◆ **Work instructions**:
Render the lines of the records below as a Markdown table with the columns Row and Line, numbering each row and skipping blank lines. Leave the pictures out.

▼

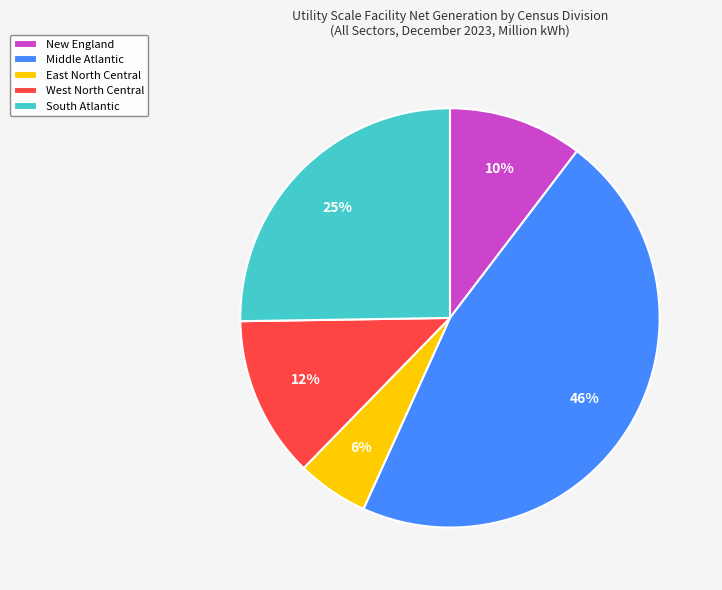

To the nearest percent, what is the combined percentage of New England and East North Central?

16%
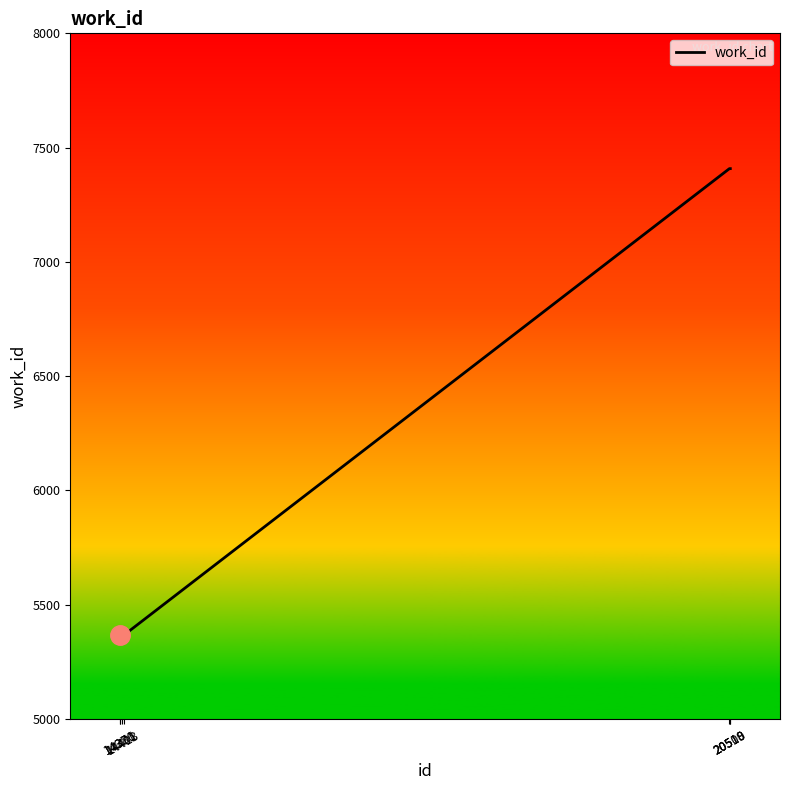

What is the average value?

6241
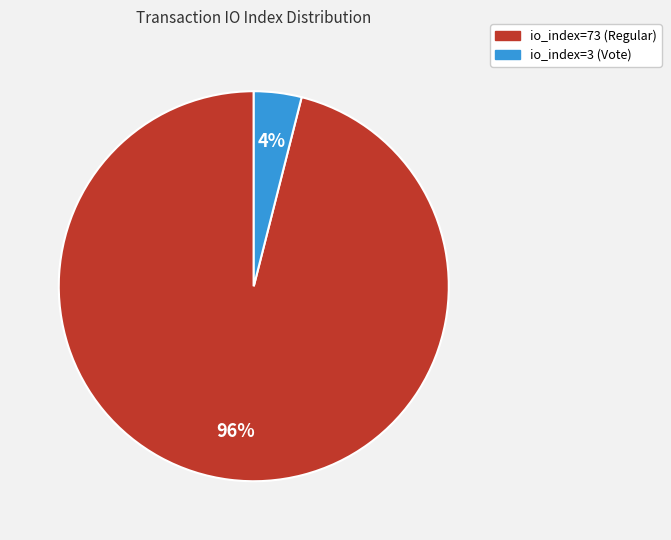

Is the sum of io_index=3 (Vote) and io_index=73 (Regular) greater than half?

Yes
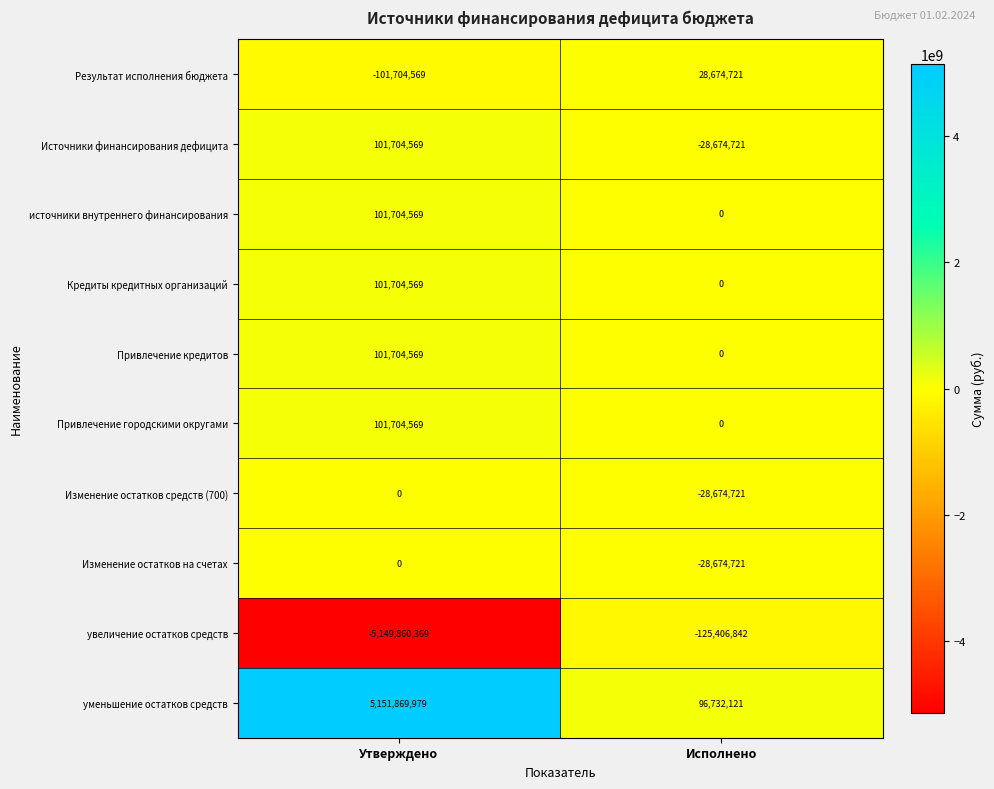

The Привлечение городскими округами series shows 101704569 at Утверждено. True or false?

True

▲

◆ **Reply to the task**:
| Row | Line |
|---|---|
| 1 | To the nearest percent, what is the combined percentage of New England and East North Central? |
| 2 | 16% |
| 3 | What is the average value? |
| 4 | 6241 |
| 5 | Is the sum of io_index=3 (Vote) and io_index=73 (Regular) greater than half? |
| 6 | Yes |
| 7 | The Привлечение городскими округами series shows 101704569 at Утверждено. True or false? |
| 8 | True |